Course Appetizer, Main Course


  • 2 pounds boneless skinless chicken thighs, cut into small pieces
  • 2 tablespoons olive oil
  • 2 teaspoons finely minced fresh garlic
  • 2 teaspoons ginger paste
  • 2 tablespoons low-sodium soy sauce
  • 2 teaspoons yellow curry powder
  • 1 teaspoon turmeric
  • 2 teaspoons coriander
  • 2 teaspoons chili powder
  • 1/4 cup coconut milk
  • 1 1/2 teaspoons salt or to taste
  • 1/2 teaspoon black pepper
  • 2 teaspoons brown sugar or honey
  • Red pepper flakes to taste (for spiciness)
  • Chopped cilantro lime juice, chopped peanuts (for garnish)


  • In a large bowl, combine the chicken thighs with olive oil, garlic, ginger, soy sauce, curry powder, turmeric, coriander, chili powder, coconut milk, salt, black pepper, red pepper flakes, and brown sugar. Ensure the chicken is evenly coated in the marinade.

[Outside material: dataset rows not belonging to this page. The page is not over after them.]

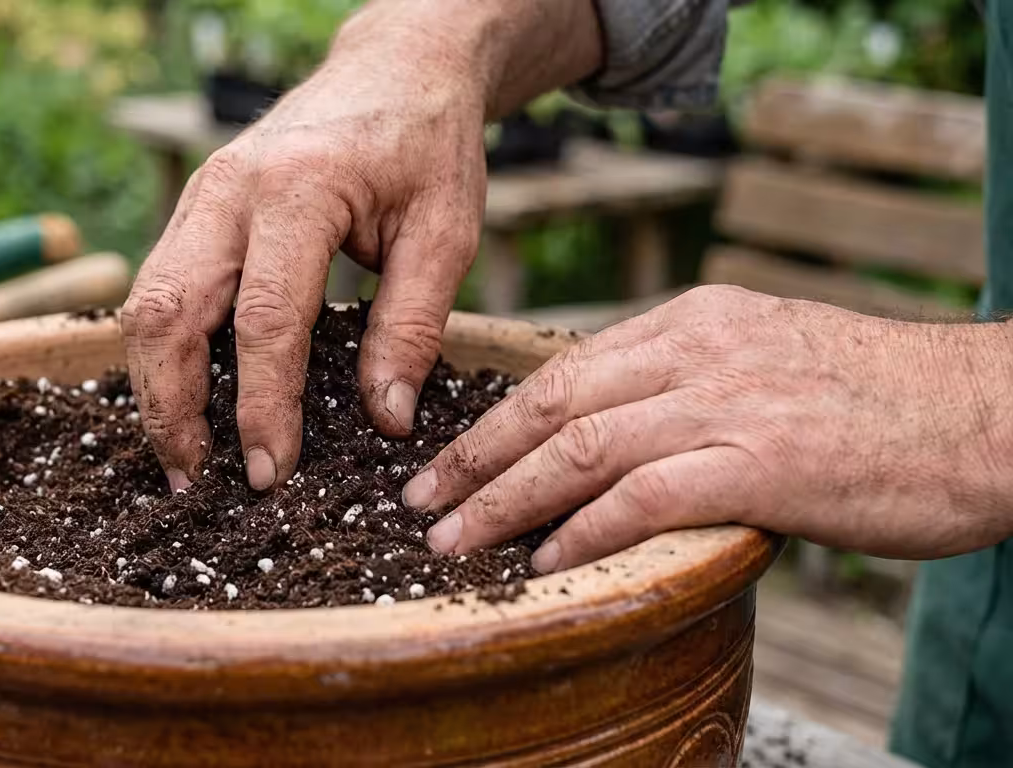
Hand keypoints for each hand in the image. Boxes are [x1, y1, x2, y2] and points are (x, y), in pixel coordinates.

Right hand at [120, 0, 602, 491]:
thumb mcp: (446, 232)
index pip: (264, 320)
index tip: (272, 473)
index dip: (263, 407)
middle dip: (171, 406)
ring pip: (146, 301)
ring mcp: (201, 193)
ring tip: (180, 455)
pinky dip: (162, 348)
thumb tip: (384, 420)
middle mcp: (229, 188)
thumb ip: (411, 326)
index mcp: (299, 191)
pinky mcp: (196, 206)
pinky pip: (159, 285)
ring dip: (153, 384)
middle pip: (169, 312)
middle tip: (193, 480)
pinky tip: (182, 397)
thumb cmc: (426, 143)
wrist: (396, 65)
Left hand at [405, 286, 1012, 572]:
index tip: (452, 457)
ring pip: (578, 448)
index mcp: (697, 320)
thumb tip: (619, 436)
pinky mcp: (757, 463)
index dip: (499, 418)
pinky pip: (641, 498)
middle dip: (475, 457)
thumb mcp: (772, 359)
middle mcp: (698, 350)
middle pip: (552, 402)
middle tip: (420, 502)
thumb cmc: (883, 401)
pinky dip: (581, 531)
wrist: (990, 413)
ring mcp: (725, 403)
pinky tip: (543, 562)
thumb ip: (693, 384)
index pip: (567, 367)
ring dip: (503, 500)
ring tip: (454, 541)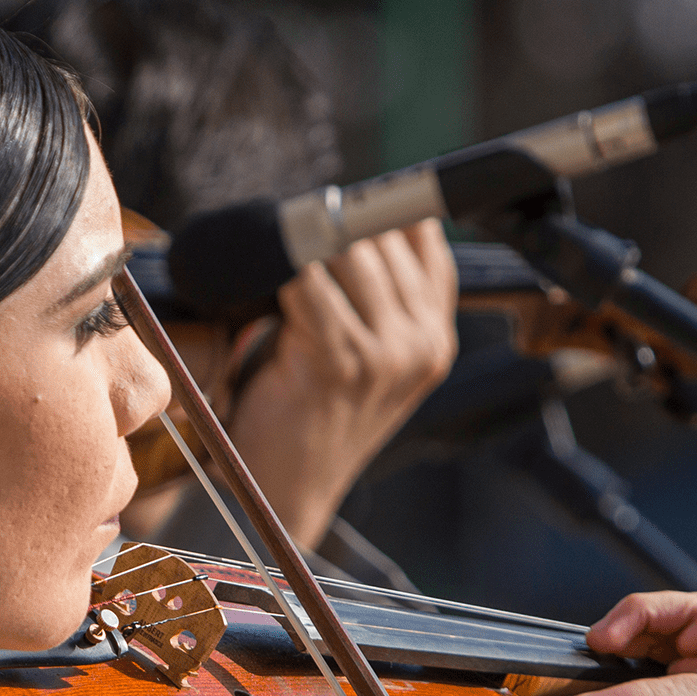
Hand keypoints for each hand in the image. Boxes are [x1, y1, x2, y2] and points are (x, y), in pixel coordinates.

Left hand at [226, 219, 456, 547]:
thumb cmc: (309, 413)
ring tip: (271, 254)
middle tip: (286, 227)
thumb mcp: (365, 355)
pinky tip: (261, 281)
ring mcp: (386, 354)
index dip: (374, 210)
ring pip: (345, 251)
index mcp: (435, 336)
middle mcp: (422, 344)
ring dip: (302, 242)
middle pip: (381, 236)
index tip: (332, 206)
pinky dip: (279, 271)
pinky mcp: (338, 362)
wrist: (285, 489)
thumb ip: (376, 297)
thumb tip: (346, 212)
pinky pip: (306, 283)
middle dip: (329, 221)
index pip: (422, 237)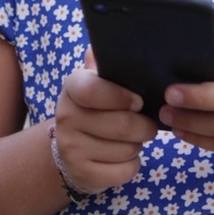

  • Once marinated, thread the chicken pieces onto skewers. If using wooden skewers, soak them in water for 30 minutes to prevent burning. Aim for about 5 to 6 pieces on each skewer.
  • Heat a cast-iron skillet over medium-high heat. Add a drizzle of oil to the pan. Place the chicken skewers in the skillet, making sure not to overcrowd them. Cook in batches if necessary. After about 5 to 6 minutes, flip the chicken pieces to brown the other side. Reduce the heat to low and cook for an additional 1 to 2 minutes until the chicken is cooked through.
  • Remove the chicken from the heat and garnish with cilantro, a squeeze of lime juice, and chopped peanuts.
  • Enjoy your Chicken Satay as an appetizer with peanut sauce or in a rice bowl packed with veggies!